7. You have too many categories
You’ve got a line item for everything — restaurants, entertainment, groceries, fast food, haircuts, car washes, shoes … and the list keeps going. So if you go out for drinks, what category does that fall under? Entertainment or restaurants? And are you going to go through your groceries line by line to make sure each item you bought is properly categorized? Too many categories will make budgeting tedious.
Solution: Keep your major categories (like rent, electricity, groceries, cellphone bill), but create an “everything else” budget for, well, everything else. Shove all your non-essential spending in there and set a limit. This allows for more flexibility in your budget and lessens the work for you.
8. You’re not using the right tools
You look at your smartphone all the time. Might as well use that power for good.
Pen and paper works great for a lot of people, but for those of us who live on our phones, a budget tracking app might be more helpful in keeping you on track with your budget. It’s all up to you; if you’re using the wrong tool to budget, you’re going to fall off the wagon faster and your budget will be shot in no time.
Solution: If you’re more comfortable with pen and paper, keep a ledger for your budget. If you want all your budget information readily accessible, try using an app. Start with these 10 budgeting apps for your smartphone.
9. You forgot about non-monthly expenses
Did you make room in your budget for quarterly or annual expenses, like health insurance? If you didn’t, you could throw off your budget completely when it comes time to pay these fees — or worse, you put it on your credit card, wreck your budget and start the debt cycle all over again.

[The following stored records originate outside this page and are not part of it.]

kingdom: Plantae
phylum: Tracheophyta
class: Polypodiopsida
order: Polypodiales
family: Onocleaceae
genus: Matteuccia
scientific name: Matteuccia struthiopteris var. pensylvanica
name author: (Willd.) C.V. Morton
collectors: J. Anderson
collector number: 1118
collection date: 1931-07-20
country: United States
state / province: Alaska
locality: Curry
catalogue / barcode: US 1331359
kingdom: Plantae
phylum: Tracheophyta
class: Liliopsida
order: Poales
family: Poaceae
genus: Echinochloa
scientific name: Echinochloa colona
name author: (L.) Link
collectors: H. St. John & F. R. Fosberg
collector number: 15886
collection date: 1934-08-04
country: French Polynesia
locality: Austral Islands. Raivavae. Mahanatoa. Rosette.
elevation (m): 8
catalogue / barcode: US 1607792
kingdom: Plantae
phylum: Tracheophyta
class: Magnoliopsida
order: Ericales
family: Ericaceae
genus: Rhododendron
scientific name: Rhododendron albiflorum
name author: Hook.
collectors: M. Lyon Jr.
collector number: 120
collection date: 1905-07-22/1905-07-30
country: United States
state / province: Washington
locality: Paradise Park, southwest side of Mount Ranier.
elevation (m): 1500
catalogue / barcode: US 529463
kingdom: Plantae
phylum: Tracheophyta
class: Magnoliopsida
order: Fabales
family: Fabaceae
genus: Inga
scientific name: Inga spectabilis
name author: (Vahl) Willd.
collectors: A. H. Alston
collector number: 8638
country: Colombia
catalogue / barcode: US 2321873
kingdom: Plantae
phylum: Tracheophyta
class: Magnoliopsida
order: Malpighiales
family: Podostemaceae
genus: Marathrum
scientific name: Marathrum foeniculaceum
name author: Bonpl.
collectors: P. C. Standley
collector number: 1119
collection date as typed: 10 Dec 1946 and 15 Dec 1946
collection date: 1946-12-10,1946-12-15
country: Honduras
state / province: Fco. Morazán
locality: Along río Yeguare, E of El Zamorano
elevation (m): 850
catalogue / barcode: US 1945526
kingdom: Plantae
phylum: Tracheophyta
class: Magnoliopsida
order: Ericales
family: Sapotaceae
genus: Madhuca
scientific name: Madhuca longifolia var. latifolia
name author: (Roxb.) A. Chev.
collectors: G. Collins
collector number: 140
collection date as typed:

Solution: At the beginning of the year, take these non-monthly expenses and divide by 12 so you know how much to budget every month. For example, if your health insurance premium is P24,000 a year, you should budget P2,000 a month, so that when it comes time to pay, you’re not scrambling around trying to find that money — you already have it. All spending, even if it isn’t monthly, needs to be part of your plan.
10. You didn’t budget for fun
Every good budgeter deserves fun.
You don’t have to punish yourself when you make a budget. No matter your reasons for budgeting, you should always have a budget for fun. You deserve to enjoy some of the money you’re working so hard for. Besides, having a fun allowance will make it easier to stick to the rest of the budget, and you won’t see your budget as an enemy anymore.
Solution: Budget some “guilt-free spending money” for yourself every month, be it P500 or P5,000. Feel free to use this amount on whatever you want, as long as the rest of your budget is sound.
Budgets don’t have to suck. Sometimes, all you need for a budget to work for you is a little adjustment. A budget is a powerful tool that can get you on the way to personal finance success. You get a sense of power over your money, and this power will allow you to improve your financial situation. So fix your budget so it doesn’t suck!